Design files in text formats:
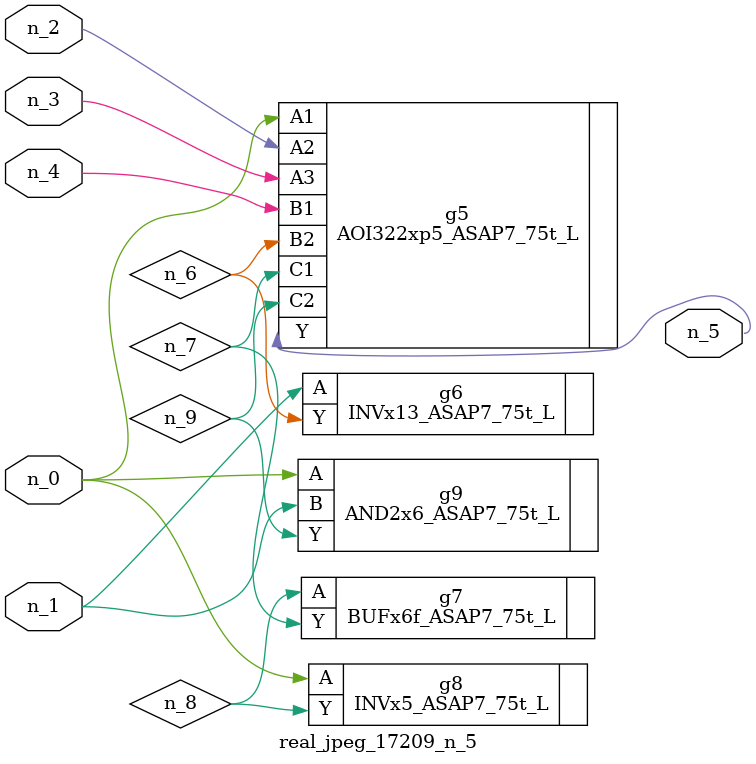
<source format=v>
module real_jpeg_17209_n_5 (n_4, n_0, n_1, n_2, n_3, n_5);

input n_4;
input n_0;
input n_1;
input n_2;
input n_3;

output n_5;

wire n_8;
wire n_6;
wire n_7;
wire n_9;

AOI322xp5_ASAP7_75t_L g5 ( 
.A1(n_0),
.A2(n_2),
.A3(n_3),
.B1(n_4),
.B2(n_6),
.C1(n_7),
.C2(n_9),
.Y(n_5)
);

INVx5_ASAP7_75t_L g8 ( 
.A(n_0),
.Y(n_8)
);

AND2x6_ASAP7_75t_L g9 ( 
.A(n_0),
.B(n_1),
.Y(n_9)
);

INVx13_ASAP7_75t_L g6 ( 
.A(n_1),
.Y(n_6)
);

BUFx6f_ASAP7_75t_L g7 ( 
.A(n_8),
.Y(n_7)
);


endmodule
</source>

Exercise prompt:
Lines in the data that include the word "input" should all be copied.

Exercise answer:
input n_4;
input n_0;
input n_1;
input n_2;
input n_3;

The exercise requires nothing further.